◆ **WHAT IS BEING ASKED**
Scan the entries below. List each line with "Absent".

Start of RECORDS SHOWN

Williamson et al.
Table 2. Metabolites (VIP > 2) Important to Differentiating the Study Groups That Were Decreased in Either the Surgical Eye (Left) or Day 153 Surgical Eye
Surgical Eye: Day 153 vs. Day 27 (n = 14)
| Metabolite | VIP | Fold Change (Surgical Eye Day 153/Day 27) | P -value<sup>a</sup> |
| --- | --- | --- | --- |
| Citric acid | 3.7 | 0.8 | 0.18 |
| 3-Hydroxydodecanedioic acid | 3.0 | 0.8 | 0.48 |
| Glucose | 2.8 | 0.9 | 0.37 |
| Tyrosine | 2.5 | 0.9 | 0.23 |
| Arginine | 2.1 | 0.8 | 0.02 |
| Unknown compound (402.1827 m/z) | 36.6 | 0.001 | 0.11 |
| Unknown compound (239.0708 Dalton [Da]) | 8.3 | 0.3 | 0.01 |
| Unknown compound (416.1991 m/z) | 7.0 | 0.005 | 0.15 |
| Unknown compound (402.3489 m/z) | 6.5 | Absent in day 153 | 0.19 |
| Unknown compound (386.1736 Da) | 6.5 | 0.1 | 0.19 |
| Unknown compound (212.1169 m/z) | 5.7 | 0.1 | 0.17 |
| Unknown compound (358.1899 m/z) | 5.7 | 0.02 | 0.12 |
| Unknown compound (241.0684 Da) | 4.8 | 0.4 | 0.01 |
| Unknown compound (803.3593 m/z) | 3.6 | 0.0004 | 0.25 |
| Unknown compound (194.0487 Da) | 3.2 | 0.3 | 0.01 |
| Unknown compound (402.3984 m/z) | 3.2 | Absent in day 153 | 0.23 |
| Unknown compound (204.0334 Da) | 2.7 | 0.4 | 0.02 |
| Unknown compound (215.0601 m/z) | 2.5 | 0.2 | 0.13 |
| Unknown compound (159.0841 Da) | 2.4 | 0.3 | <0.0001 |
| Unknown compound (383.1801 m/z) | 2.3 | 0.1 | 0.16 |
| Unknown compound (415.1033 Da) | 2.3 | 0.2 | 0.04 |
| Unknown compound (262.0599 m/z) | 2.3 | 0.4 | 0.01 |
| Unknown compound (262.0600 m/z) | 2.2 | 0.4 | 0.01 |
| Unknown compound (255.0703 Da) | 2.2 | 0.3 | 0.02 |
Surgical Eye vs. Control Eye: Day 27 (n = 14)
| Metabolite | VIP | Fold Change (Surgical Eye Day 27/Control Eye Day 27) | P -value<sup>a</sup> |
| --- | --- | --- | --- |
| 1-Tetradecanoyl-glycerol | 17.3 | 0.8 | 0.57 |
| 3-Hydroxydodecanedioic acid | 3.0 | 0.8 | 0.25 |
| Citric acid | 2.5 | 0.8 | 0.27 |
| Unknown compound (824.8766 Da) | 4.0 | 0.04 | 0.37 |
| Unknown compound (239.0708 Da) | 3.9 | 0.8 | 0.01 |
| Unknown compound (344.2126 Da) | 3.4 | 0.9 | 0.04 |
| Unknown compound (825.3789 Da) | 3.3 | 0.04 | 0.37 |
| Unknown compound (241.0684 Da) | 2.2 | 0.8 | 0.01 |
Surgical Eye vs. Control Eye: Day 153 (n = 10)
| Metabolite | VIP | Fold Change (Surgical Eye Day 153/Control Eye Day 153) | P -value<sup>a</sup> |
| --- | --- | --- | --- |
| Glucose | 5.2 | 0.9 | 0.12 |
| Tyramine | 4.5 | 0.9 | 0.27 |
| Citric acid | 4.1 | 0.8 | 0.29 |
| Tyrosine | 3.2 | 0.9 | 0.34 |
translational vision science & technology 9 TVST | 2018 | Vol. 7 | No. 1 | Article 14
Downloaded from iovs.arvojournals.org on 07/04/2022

End of RECORDS SHOWN

◆ **OUTPUT FOR THIS TASK**
| Unknown compound (402.3489 m/z) | 6.5 | Absent in day 153 | 0.19 |
| Unknown compound (402.3984 m/z) | 3.2 | Absent in day 153 | 0.23 |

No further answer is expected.